Будто угадав мысль Глеба, капитан сказал с грубоватой небрежностью:
— Я ей велел одеял прихватить. Сообразила и без перевода. Ничего, не застудится. — И лицо его приняло другое выражение. Он сузил глаза, перестав видеть Глеба, женщину. Это был взгляд в себя. И голос уже не повелительный, все тот же — грубоватый, но без приказных ноток. — Стало быть, через две недели следовал в тыл. Всех делов — дать показания московскому особисту. Смылся один, но, видно, не просто хрен собачий. И путь — прямехонько в тот городишко. Какой там городишко, всего-то — улочка из десятка домов, но дома, как ты уже понял, тут знатные, не конурные. «Дай, — думаю, — загляну». Ничего козлиного на уме, да девочка она для меня, ну чуть старше ребенка. Эх, не заходил бы! Не сразу и признал. Пялился, пялился, а поверить, что она, — ну не могу: почему-то остриженная, глаза с мутью, вся в каких-то струпьях, болячках, сгорбилась, ноги волочит, вместо голоса — какое-то сипенье — уж, как пить дать, навизжалась. Тыловые службы постарались или кто там за ними пер, мать их! Я тебе вот что скажу: нет страшнее факта, чем женщина, где война. Насмотрелся я на эту канитель… Значит, как выступать — выпустишь ее. Забудем, а она под замком.
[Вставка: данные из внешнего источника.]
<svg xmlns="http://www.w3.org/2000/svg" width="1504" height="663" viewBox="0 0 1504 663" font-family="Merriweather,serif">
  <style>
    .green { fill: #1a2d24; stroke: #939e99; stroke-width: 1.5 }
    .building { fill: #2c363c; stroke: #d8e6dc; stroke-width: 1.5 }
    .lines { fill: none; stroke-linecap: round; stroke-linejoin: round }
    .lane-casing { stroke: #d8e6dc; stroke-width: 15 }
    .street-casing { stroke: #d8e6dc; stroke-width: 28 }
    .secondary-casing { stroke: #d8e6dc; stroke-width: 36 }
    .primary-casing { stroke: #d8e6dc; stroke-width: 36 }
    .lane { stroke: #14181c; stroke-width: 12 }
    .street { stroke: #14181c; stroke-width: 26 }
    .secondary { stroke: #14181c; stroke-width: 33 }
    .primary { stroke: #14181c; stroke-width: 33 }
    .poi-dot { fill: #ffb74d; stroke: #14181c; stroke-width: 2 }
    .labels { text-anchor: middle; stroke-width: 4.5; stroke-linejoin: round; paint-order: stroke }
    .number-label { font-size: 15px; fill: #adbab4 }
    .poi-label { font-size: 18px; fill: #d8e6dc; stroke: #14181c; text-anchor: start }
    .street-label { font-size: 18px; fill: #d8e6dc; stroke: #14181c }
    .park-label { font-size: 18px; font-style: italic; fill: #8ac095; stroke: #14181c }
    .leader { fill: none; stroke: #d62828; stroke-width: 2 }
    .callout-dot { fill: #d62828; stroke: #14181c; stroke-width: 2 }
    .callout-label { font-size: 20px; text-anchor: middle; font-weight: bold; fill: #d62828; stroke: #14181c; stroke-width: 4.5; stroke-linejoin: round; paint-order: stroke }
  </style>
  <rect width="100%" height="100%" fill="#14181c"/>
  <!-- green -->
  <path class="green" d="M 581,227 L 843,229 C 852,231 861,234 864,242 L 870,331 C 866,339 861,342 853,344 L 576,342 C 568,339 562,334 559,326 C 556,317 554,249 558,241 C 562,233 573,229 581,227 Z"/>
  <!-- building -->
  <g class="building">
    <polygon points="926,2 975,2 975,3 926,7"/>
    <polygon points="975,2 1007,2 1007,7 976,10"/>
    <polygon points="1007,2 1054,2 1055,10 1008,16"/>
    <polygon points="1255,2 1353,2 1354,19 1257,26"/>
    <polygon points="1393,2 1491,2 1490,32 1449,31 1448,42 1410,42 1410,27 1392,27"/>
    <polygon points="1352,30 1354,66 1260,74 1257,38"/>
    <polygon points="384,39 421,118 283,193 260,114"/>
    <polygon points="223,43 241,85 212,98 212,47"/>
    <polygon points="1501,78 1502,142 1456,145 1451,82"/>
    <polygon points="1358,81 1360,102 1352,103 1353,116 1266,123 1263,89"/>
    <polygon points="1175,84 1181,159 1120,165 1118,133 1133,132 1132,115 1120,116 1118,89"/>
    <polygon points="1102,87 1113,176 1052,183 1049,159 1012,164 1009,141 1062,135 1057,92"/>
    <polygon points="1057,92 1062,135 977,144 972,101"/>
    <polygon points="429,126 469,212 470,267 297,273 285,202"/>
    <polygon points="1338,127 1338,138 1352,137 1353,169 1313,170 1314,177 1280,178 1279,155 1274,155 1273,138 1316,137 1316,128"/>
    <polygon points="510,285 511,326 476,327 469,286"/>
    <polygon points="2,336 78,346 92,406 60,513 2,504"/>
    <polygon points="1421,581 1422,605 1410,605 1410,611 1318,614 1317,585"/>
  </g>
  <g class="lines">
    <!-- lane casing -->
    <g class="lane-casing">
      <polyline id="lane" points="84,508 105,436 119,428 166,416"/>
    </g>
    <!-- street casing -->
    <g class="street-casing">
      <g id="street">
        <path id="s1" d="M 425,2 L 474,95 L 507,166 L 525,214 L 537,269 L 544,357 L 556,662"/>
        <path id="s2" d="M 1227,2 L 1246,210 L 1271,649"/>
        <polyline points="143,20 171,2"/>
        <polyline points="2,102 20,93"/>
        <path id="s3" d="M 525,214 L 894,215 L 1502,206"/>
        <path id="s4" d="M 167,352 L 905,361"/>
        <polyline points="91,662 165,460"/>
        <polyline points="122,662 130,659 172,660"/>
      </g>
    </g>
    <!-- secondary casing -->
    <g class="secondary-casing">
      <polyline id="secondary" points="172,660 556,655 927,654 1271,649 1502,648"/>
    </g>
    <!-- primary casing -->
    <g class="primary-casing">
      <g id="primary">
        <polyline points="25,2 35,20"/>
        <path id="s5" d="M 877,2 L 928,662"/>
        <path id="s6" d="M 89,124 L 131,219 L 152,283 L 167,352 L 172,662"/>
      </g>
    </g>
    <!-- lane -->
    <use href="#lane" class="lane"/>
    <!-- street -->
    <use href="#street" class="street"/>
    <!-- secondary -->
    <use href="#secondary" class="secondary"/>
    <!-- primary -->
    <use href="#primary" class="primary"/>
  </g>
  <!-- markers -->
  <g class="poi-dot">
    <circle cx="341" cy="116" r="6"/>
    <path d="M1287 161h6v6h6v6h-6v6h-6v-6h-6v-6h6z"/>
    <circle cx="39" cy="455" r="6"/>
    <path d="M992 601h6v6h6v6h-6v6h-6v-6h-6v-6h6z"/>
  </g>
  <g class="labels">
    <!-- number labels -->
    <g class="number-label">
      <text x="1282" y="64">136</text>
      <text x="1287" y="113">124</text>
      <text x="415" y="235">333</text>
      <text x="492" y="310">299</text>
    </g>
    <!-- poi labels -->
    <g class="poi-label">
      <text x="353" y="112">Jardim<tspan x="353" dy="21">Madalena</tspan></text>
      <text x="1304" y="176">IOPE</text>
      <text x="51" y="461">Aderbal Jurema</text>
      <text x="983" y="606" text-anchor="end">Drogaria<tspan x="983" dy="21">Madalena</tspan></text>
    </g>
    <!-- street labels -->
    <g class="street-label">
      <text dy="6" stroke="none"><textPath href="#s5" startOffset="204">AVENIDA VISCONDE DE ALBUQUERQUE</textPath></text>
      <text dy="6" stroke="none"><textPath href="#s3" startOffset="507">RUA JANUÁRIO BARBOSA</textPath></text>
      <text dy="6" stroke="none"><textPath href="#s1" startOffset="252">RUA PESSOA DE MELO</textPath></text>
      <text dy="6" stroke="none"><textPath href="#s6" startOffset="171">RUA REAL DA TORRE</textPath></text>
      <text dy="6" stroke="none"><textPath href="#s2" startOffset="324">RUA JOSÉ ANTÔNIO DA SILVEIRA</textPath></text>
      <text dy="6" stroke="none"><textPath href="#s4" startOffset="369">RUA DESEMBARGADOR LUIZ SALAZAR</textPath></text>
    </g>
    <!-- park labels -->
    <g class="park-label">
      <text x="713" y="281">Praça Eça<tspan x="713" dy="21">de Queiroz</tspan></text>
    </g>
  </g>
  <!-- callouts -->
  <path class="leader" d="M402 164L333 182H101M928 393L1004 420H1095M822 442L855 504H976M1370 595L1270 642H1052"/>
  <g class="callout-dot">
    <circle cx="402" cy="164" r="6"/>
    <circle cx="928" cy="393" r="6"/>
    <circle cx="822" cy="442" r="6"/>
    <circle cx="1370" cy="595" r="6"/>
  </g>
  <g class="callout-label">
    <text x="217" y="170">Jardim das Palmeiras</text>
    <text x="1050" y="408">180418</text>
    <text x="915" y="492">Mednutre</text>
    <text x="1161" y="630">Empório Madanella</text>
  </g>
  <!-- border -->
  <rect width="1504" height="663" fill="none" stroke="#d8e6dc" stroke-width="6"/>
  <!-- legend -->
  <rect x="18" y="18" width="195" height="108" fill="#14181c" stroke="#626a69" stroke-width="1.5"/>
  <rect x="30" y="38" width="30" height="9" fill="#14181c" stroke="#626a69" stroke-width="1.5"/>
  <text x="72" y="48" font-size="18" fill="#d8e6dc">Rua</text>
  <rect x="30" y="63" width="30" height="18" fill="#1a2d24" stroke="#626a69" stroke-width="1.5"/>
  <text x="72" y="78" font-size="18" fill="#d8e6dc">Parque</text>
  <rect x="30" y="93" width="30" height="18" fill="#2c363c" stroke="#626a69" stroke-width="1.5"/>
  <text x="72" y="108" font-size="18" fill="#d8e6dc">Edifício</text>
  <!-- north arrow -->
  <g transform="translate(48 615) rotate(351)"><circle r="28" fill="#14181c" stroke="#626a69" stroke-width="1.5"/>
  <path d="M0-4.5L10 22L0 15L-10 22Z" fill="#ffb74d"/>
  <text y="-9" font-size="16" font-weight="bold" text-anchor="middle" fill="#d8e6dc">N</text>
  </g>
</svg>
Запомнил?
— Так точно, товарищ капитан, запомнил. Как выступать — выпущу.
Капитан сунул немке сухари (что он их прихватил, Глеб и не заметил) и запер дверь:
— За мной, Чистов.
Глеб не перевел ему мольбы женщины. Она обещала выполнить любую волю господина гауптмана. Она умеет любить и это докажет, ей всего тридцать шесть. Она не заразна, пусть господа не опасаются. До сих пор всегда мужчины были довольны ею. Только пусть не убивают и не мучают… Она готова…
В памяти остался крестик между грудей. Крестик оказался наверху, у самого нежного начала их, в завитках тонкой серебряной цепочки. Как ни странно, это был первый крестик, который увидел Глеб, воспитанный среди совершенного безбожья. И еще выдавленности начала грудей — это обжигающие воображение полнота и белизна грудей. Их память тоже унесла с собой, но не спрятала, а увела на задний план и стала держать там, на виду, — так что он постоянно видел это и волновался…
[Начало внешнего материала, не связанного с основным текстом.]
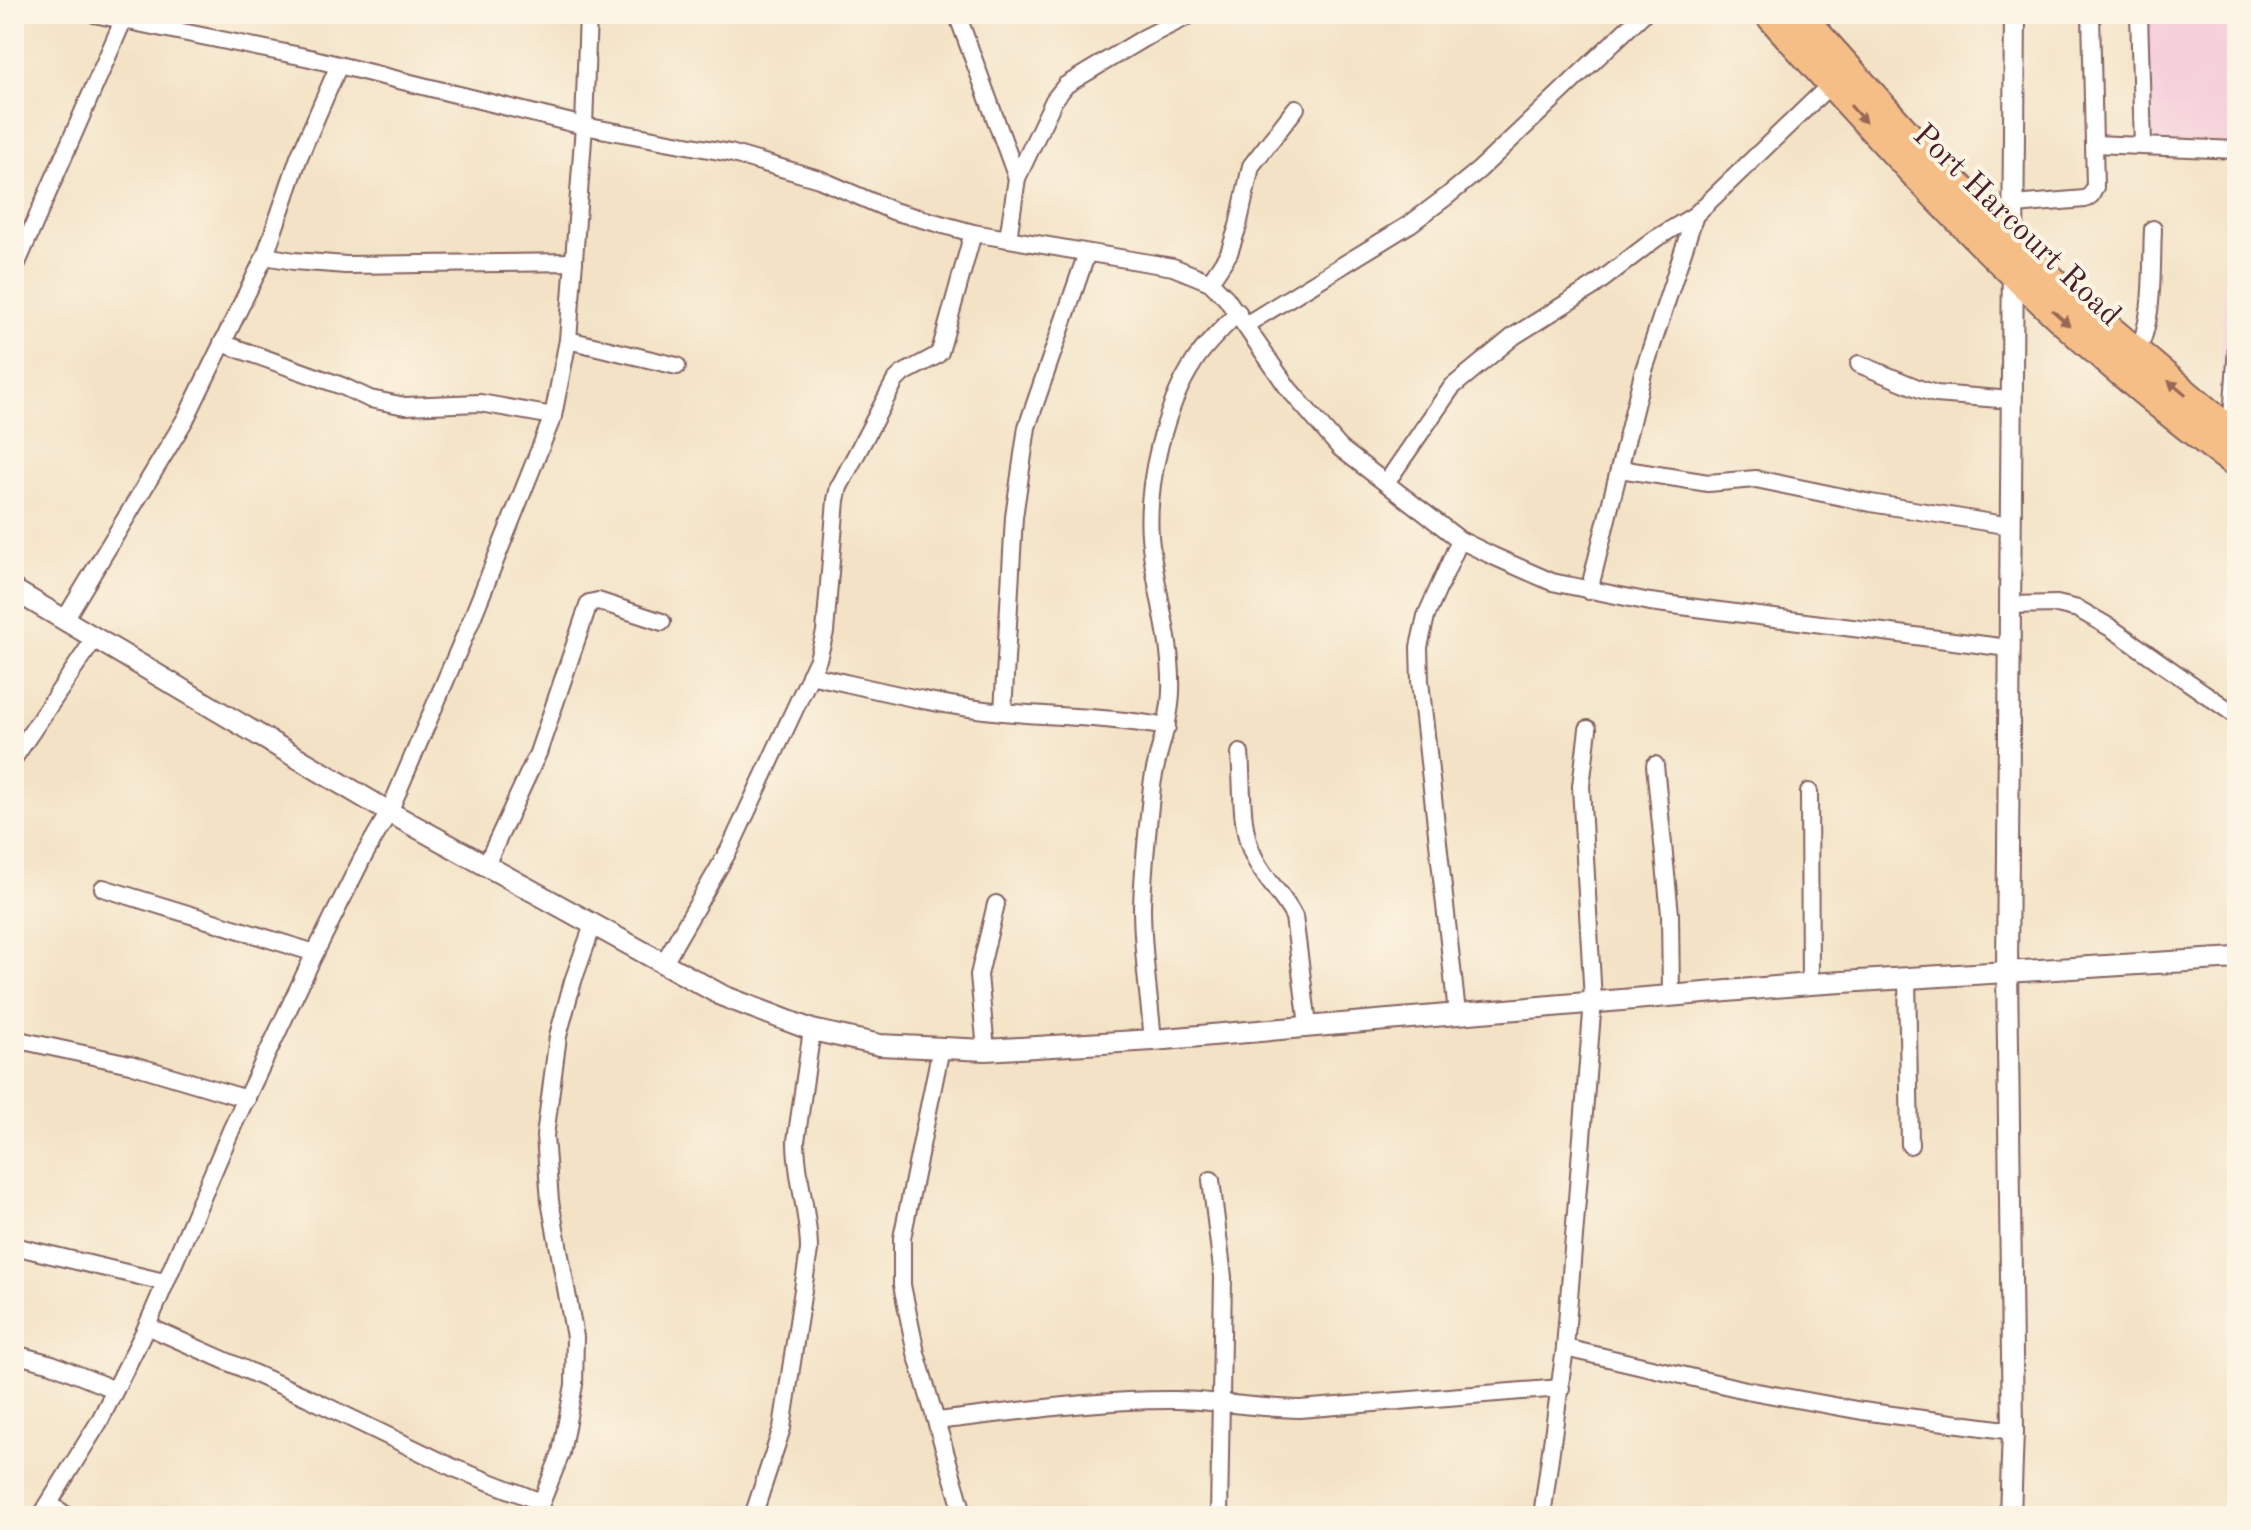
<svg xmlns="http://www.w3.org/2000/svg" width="2251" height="1530" viewBox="0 0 2251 1530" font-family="'Old Standard TT',serif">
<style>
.built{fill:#f5cfda}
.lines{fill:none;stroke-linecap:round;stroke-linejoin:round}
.minor-casing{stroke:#856361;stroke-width:20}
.tertiary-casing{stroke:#856361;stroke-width:24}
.trunk-casing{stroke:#856361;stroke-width:32}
.minor{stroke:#fff;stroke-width:16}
.tertiary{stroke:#fff;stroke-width:20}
.trunk{stroke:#f6be87;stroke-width:28}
.oneway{fill:#976754}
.labels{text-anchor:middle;stroke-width:8;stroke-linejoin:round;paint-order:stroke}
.street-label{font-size:32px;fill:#4a1f2b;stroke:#fcf5e5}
</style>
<rect width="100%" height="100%" fill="#fcf5e5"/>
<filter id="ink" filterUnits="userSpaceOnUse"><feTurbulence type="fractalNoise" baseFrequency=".0125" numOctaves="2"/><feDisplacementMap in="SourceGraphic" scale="16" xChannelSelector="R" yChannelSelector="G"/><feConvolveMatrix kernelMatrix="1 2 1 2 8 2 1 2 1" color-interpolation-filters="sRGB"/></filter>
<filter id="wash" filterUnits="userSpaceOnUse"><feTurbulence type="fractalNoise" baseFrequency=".006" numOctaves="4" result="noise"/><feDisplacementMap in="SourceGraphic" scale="32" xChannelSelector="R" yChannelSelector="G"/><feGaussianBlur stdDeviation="1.8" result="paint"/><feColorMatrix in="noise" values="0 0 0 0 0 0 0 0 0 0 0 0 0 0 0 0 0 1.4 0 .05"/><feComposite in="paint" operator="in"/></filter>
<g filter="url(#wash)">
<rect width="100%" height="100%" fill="#f3e2c5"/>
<polygon class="built" points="2141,14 2237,14 2237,400 2221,392 2227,149 2143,141"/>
</g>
<g filter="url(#ink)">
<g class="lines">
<g class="minor-casing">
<g id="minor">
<polyline points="94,14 310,58 584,126 730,153 819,179 893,211 973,233 1173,267 1210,282 1226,298 1288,388 1340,448 1460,540 1493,556 1552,582 1650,602 2008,648"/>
<polyline points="957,14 1017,178"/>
<polyline points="2139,14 2143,145"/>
<polyline points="2094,144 2237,150"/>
<polyline points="2015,205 2085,199 2091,195 2095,187 2091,14"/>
<polyline points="1008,239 1017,178 1054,100 1066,85 1144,38 1192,14"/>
<polyline points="265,256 294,261 346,265 574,262"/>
<polyline points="14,270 126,14"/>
<polyline points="1210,282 1229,253 1238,226 1251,166 1296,108"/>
<polyline points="1247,324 1410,224 1446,197 1479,170 1643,14"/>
<polyline points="568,340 677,366"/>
<polyline points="222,343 342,386 370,399 405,406 480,403 553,416"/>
<path d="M2136,353C2155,321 2151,266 2153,229"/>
<polyline points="1859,364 1920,389 1936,394 2012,400"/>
<polyline points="2231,432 2237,347"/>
<polyline points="1620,469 1708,483 1756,479 1871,503 2010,526"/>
<polyline points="1386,483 1452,387 1514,336 1594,286 1655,239 1695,215 1831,84"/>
<polyline points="1589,591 1643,373 1695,215"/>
<polyline points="2010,605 2057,604 2078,609 2111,628 2237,716"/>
<polyline points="65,619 186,418 265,256 299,157 339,65"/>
<path d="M810,675C874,689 938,706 1003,712C1058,717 1112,717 1167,727"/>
<polyline points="1003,712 1014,517 1027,427 1087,253"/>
<path d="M1240,753C1243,786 1239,829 1255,859C1265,880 1284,896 1294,917L1308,1025"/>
<polyline points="14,758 95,638"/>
<polyline points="1655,765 1670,914 1671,995"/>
<polyline points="1809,792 1810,984"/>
<polyline points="485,867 538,753 589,603 598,601 662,622"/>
<polyline points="103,888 315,953"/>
<polyline points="663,964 729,850 818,659 825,632 836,500 839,487 895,381 902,374 936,356 940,352 973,233"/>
<polyline points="1907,977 1910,1145"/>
<polyline points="1457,1013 1420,681 1419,647 1426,616 1460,540"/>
<polyline points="14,1039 130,1064 247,1099"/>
<path d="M1153,1040C1149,996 1142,951 1142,907C1143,867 1148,826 1152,786C1156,754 1170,725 1171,692C1173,639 1154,588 1150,536C1146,483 1165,406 1194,362C1205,344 1224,328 1238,312"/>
<polyline points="941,1048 902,1238 902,1285 916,1353 964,1516"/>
<polyline points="986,1050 979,975 996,904"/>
<polyline points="1211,1180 1223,1277 1219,1516"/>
<polyline points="14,1246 164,1282"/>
<polyline points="147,1326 307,1397 454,1468 541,1502"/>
<polyline points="1565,1348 1746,1390 1862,1411 2013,1431"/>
<polyline points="14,1354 52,1364 115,1390"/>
<path d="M937,1421C1016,1412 1097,1399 1177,1400C1218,1401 1258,1408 1300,1409L1561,1388"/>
<polyline points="50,1504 67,1516"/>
<polyline points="41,1516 99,1422 147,1326 232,1128 315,953 362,859 389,812 471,621 553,416 568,340 584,126 588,14"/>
<polyline points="536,1516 561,1453 574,1385 575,1337 550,1201 545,1136 558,1036 573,981 593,925"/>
<path d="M753,1516L782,1428L809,1250C809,1213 796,1178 796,1141L812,1030"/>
<polyline points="1542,1516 1565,1348 1593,1001 1581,786 1588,729"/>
</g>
</g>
<g class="tertiary-casing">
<g id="tertiary">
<polyline points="14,590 389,812 723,996 812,1030 880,1045 986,1050 1153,1040 1810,984 2237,958"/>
<polyline points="2010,1516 2013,1431 2007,970 2015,14"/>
</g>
</g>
<g class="trunk-casing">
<g id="trunk">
<path d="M1769,14C1913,176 2061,336 2237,464"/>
<polyline points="1799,14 1915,143 2059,287 2237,437"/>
</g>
</g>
<use href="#minor" class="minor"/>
<use href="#tertiary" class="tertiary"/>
<use href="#trunk" class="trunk"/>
</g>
<defs><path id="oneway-solid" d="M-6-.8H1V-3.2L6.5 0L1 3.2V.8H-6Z" transform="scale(2)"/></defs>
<g class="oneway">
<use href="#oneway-solid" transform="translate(1858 114) rotate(48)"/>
<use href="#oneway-solid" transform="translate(2061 318) rotate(42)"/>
<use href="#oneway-solid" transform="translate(2177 388) rotate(-140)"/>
</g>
</g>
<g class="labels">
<g class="street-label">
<text transform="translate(2018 224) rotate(44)" y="11">Port Harcourt Road</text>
</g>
</g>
<rect width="2251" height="1530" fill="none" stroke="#fcf5e5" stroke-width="48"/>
</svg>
Они вернулись, сели за котелки.
— Сейчас с довольствием — порядок, а то приходилось зимой и весной пилить хлеб или рубить топором, — сказал капитан. — И худо было без мяса. Тушенка — это здорово. Союзнички подбрасывают. Правда, здесь трофея хватает — ноги не протянешь Не поверишь, ординарец, а чтобы жрать в окопах, не блевать, а жрать, палили шинельное сукно, все перебивал трупный дух.